# Mail Drops in Barcelona?



## FogCityNative (Dec 23, 2009)

Anyone know if there are companies in Barcelona that rent private post office boxes. 

Here in US, we have companies like Mail Boxes Etc. and Postal Annex that will rent a private box with a local street address. 

For example:

Mr. My Name
123 Main Street PMB 3456
Anytown, ST 12345

Not connected with the US Postal Service or local postal service PO boxes, these are private companies, although the user must register with the US Postal Service.

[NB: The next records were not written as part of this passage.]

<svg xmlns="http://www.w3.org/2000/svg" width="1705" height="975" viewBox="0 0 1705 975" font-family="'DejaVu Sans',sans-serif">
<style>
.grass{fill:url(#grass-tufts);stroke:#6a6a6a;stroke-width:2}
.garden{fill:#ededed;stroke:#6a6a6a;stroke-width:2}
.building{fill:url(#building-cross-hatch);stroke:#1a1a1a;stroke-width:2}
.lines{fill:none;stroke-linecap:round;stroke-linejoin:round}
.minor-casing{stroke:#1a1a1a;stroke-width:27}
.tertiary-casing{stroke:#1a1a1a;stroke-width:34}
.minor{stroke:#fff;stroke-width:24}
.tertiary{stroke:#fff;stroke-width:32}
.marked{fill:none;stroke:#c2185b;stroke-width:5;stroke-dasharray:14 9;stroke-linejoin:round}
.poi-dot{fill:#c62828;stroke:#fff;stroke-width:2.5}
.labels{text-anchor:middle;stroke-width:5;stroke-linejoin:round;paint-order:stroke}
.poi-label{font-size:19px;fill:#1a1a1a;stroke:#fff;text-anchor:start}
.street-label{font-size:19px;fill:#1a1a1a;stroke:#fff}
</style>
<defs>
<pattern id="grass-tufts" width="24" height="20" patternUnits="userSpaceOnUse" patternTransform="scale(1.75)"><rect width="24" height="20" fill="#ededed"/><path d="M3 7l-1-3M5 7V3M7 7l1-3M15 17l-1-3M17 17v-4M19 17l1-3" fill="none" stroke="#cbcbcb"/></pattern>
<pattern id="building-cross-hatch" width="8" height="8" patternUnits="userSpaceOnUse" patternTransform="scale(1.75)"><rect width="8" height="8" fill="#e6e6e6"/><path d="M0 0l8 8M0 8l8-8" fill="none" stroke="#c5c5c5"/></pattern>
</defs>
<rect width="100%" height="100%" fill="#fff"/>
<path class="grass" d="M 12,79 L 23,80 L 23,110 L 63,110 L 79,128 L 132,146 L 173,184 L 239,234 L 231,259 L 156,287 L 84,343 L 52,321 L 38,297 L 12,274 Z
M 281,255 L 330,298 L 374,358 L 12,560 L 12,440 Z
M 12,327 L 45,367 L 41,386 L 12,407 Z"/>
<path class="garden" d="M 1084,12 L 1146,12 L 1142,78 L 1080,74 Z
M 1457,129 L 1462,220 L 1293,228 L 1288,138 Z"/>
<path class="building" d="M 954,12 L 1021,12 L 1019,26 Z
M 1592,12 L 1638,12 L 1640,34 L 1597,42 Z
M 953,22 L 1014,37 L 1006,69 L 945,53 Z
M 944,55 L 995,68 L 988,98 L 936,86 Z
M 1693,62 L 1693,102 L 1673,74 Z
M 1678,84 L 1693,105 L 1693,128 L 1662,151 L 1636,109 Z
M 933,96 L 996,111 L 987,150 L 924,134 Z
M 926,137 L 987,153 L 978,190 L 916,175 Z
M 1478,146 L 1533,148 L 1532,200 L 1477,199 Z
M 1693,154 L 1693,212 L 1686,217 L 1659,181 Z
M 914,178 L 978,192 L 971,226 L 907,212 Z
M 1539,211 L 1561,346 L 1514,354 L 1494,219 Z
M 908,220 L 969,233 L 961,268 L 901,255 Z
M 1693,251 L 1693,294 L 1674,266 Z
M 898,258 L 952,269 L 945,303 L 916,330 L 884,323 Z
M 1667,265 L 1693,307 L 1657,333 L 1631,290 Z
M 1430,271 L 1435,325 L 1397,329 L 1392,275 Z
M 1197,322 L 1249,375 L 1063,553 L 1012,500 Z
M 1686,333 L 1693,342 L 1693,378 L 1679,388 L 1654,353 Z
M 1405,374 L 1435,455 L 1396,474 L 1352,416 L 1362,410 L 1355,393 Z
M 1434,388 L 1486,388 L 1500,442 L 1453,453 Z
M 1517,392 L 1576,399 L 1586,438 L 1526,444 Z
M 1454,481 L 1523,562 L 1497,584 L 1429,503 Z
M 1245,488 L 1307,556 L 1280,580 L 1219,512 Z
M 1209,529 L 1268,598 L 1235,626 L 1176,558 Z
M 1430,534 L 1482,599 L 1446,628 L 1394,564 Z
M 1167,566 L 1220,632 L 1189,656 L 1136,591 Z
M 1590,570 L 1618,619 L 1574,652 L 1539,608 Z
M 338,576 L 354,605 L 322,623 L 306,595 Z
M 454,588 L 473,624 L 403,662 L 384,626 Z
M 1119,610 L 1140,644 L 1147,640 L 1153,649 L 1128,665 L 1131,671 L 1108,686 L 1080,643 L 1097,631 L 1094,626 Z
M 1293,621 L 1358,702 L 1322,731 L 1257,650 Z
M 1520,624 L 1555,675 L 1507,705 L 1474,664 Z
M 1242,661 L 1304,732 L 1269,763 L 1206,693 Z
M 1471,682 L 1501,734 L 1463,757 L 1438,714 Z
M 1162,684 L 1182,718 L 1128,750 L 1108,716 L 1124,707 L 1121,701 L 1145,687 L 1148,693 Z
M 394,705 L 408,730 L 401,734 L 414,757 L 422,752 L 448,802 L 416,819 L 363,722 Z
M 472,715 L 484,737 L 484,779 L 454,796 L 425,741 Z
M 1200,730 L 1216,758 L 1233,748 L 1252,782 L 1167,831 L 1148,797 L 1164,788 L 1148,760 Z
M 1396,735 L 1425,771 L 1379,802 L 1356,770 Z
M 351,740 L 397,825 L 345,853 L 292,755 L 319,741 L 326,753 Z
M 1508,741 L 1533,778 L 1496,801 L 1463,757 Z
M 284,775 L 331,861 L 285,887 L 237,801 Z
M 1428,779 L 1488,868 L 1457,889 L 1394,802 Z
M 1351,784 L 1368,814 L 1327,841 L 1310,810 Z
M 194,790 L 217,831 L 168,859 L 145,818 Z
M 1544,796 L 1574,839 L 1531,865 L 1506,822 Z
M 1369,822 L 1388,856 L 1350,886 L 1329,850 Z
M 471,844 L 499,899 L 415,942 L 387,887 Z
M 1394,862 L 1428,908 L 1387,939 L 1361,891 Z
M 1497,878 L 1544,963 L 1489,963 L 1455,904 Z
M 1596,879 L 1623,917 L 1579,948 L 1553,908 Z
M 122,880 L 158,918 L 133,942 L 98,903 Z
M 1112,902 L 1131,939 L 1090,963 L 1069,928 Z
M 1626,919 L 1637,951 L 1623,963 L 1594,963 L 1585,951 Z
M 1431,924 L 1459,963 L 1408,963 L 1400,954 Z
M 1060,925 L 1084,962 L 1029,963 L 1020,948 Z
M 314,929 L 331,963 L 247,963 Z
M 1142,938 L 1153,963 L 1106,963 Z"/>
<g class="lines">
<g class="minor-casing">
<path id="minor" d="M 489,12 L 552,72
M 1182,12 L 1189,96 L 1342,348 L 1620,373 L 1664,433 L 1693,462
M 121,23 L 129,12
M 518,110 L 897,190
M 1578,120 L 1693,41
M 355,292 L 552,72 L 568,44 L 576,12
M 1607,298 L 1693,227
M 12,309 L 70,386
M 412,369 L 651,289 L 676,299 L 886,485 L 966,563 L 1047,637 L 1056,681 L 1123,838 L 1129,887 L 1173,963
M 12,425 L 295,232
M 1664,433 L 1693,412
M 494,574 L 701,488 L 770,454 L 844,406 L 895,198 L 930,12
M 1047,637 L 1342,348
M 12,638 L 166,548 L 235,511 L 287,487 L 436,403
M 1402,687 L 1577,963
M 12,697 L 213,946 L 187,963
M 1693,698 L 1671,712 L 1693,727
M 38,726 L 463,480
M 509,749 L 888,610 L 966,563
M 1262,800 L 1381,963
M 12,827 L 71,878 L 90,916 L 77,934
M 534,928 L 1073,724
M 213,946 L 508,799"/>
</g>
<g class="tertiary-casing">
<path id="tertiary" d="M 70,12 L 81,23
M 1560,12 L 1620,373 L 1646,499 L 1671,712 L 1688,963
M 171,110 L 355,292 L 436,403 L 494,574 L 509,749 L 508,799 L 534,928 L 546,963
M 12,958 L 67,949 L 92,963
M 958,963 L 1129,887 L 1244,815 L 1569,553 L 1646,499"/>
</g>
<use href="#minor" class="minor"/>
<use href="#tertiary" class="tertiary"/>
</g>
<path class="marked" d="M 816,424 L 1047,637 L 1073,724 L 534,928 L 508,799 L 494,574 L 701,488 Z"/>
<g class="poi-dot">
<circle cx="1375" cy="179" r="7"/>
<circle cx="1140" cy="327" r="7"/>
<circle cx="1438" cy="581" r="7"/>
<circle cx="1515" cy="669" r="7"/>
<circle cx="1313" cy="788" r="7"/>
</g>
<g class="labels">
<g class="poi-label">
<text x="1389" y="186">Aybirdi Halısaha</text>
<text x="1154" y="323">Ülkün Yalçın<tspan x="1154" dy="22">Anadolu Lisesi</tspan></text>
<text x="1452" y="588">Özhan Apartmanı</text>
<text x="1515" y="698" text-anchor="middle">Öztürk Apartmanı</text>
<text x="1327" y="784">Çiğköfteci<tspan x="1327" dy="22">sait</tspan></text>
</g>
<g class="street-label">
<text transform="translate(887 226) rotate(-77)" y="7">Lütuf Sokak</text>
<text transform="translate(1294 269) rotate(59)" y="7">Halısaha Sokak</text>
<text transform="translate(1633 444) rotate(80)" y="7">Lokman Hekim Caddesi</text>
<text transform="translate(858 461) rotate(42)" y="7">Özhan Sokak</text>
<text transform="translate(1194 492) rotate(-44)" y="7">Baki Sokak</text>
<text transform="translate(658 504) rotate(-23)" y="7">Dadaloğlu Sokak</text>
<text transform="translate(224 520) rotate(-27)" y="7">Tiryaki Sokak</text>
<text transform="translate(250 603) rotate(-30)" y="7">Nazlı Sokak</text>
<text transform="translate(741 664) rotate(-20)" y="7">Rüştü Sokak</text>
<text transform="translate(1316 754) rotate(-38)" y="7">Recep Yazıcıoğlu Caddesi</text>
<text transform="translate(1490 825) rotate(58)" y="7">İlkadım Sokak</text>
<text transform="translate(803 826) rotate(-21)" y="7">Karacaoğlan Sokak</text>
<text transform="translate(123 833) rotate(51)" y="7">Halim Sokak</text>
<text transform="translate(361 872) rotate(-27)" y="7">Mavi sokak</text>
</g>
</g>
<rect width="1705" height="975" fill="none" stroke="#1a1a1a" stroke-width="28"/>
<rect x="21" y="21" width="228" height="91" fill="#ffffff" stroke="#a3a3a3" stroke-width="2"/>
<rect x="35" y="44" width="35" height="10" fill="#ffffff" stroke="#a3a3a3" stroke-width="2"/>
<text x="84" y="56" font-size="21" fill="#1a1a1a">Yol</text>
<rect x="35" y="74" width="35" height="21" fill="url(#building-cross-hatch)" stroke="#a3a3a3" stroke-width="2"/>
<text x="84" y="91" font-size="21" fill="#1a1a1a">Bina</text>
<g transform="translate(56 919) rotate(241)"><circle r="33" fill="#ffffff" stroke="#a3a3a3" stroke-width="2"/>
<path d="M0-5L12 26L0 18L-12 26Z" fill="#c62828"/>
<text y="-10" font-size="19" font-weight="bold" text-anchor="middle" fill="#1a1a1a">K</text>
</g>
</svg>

The Mail Drops collect inbound mail, sign for packages, then either hold it all for pickup or forward it to another destination (for a fee of course).

Any ideas if such services exist in Barcelona?


----------



## xabiaxica (Jun 23, 2009)

FogCityNative said:


> Anyone know if there are companies in Barcelona that rent private post office boxes.
> 
> Here in US, we have companies like Mail Boxes Etc. and Postal Annex that will rent a private box with a local street address.
> 
> ...



We have a Mail Boxes Etc. in our town, so I'd be surprised if there aren't any in Barcelona.

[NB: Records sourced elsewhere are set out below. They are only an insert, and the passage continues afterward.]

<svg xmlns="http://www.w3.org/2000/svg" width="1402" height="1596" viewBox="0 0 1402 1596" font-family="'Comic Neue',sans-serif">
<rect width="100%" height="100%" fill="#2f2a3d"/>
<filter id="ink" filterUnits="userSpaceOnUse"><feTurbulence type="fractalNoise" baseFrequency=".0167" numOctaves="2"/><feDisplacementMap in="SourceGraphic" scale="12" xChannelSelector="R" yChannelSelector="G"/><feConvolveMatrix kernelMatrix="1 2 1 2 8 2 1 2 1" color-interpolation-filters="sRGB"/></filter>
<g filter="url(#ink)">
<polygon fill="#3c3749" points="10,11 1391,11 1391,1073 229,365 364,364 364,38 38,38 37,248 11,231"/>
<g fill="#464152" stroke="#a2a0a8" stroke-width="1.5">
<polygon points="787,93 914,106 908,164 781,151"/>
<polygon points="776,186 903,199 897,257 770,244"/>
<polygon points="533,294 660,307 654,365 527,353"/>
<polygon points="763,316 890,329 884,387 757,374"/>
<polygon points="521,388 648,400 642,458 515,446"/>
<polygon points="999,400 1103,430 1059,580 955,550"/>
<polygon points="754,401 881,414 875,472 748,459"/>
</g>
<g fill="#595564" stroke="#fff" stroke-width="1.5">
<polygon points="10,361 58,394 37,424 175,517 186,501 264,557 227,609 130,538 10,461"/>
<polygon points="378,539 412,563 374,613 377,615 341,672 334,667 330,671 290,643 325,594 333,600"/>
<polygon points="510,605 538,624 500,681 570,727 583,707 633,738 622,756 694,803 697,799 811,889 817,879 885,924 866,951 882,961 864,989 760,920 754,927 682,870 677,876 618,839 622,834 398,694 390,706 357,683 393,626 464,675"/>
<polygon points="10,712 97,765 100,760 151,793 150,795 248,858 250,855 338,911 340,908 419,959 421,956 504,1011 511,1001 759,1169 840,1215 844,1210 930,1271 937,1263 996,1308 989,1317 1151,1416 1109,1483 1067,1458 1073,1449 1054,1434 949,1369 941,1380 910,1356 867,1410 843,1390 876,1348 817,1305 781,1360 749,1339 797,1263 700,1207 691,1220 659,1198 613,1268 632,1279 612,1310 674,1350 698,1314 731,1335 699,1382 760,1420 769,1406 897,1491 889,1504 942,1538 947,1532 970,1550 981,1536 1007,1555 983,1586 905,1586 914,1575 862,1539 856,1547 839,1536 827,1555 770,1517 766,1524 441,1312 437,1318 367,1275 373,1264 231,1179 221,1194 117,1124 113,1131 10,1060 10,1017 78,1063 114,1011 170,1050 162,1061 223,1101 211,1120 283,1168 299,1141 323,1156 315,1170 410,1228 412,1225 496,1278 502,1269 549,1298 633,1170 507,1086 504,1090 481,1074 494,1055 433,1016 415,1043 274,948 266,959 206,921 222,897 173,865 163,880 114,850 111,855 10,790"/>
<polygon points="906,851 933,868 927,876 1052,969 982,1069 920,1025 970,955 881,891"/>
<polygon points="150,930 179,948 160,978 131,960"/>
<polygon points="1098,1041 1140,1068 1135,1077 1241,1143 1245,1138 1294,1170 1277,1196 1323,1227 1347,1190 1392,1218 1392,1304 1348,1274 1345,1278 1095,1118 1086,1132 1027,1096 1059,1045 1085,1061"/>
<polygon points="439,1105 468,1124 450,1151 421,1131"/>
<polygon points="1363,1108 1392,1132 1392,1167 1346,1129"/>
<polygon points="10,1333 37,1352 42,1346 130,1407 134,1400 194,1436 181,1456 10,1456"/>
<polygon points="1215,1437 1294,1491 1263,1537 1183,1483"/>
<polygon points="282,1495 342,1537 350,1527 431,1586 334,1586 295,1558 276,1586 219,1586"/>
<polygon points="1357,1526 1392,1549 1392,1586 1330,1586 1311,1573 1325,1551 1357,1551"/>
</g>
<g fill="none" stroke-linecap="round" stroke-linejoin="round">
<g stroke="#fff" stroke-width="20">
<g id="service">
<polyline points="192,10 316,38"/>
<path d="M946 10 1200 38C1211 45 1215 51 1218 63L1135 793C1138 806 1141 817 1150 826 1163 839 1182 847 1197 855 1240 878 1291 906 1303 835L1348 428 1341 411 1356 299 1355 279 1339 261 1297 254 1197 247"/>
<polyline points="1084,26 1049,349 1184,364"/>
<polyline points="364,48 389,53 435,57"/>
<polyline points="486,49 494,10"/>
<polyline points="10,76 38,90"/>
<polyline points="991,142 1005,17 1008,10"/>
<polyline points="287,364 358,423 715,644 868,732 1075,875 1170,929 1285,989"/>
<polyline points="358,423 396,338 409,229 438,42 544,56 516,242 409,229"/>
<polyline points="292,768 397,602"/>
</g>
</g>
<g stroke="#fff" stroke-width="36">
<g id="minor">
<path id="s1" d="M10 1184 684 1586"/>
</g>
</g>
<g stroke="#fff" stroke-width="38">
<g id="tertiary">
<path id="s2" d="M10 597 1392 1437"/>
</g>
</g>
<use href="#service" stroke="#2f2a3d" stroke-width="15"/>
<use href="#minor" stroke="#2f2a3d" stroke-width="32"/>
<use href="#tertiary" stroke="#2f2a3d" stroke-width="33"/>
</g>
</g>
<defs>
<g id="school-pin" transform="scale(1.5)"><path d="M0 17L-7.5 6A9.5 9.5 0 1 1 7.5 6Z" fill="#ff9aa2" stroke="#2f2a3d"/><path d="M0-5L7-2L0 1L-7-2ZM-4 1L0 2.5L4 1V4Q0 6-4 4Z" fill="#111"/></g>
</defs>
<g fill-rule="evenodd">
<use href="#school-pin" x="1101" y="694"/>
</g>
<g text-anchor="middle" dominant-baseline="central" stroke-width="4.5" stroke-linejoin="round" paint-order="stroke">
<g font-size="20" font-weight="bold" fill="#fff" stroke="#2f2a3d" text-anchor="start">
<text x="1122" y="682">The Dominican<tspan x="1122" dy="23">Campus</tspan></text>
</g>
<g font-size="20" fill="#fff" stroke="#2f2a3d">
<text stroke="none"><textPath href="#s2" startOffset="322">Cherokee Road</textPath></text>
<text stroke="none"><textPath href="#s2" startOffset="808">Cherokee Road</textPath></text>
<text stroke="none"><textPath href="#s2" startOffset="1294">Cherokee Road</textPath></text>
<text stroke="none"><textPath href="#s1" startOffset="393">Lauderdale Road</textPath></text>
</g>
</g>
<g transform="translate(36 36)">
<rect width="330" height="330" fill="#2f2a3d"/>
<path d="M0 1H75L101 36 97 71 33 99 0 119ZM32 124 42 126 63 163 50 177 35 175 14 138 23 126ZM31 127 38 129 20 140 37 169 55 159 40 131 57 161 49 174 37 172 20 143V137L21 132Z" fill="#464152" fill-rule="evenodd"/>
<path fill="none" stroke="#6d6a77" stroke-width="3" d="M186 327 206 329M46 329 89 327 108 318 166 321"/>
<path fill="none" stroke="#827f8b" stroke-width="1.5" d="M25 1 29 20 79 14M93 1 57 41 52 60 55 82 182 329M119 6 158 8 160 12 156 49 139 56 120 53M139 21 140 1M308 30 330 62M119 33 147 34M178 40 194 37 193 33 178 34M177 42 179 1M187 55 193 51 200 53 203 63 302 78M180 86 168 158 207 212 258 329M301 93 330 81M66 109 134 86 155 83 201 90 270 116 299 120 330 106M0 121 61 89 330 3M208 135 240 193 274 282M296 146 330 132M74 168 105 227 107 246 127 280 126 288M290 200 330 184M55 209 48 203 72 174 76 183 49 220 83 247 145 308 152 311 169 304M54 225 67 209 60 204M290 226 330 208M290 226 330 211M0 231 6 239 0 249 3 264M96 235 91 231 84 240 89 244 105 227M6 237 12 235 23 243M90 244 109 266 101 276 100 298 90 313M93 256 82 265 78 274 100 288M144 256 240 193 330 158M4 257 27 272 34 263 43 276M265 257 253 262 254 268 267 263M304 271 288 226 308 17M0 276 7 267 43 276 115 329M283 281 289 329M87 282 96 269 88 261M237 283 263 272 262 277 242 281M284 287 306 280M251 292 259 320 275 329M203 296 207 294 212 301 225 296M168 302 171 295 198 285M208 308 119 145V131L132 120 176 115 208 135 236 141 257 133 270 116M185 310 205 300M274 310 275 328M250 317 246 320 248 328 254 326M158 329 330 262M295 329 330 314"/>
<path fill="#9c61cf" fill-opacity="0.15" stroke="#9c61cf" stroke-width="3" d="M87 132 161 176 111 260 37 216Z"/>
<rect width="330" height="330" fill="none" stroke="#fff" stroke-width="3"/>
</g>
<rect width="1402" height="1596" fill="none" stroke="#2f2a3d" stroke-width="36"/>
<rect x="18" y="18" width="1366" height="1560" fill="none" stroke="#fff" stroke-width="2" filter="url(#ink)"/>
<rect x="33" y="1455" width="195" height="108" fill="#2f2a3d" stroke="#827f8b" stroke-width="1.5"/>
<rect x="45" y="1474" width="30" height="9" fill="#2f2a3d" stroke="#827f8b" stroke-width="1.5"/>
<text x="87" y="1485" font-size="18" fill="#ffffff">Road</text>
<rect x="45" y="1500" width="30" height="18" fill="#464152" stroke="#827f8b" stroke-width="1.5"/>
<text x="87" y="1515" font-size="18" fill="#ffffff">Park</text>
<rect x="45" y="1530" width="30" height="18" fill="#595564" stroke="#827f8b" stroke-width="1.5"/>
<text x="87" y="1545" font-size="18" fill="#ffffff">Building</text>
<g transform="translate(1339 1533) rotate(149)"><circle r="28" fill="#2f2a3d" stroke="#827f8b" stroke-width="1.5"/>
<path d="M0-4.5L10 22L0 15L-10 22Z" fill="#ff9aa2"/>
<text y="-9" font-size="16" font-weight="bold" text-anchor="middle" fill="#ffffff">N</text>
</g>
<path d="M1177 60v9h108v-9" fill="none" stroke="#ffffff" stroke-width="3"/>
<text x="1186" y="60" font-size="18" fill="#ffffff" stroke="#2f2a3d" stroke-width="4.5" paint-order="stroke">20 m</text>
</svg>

You can rent a mail box at the correos (post office).

There was a thread about that recently.


----------



## jojo (Sep 20, 2007)

FogCityNative said:


> Anyone know if there are companies in Barcelona that rent private post office boxes.
> 
> Here in US, we have companies like Mail Boxes Etc. and Postal Annex that will rent a private box with a local street address.
> 
> ...



Barcelona is not only one of the most expensive in Europe (apparently?) but its also one of the most modern. So I doubt you'll have any problems


Jo xxx


----------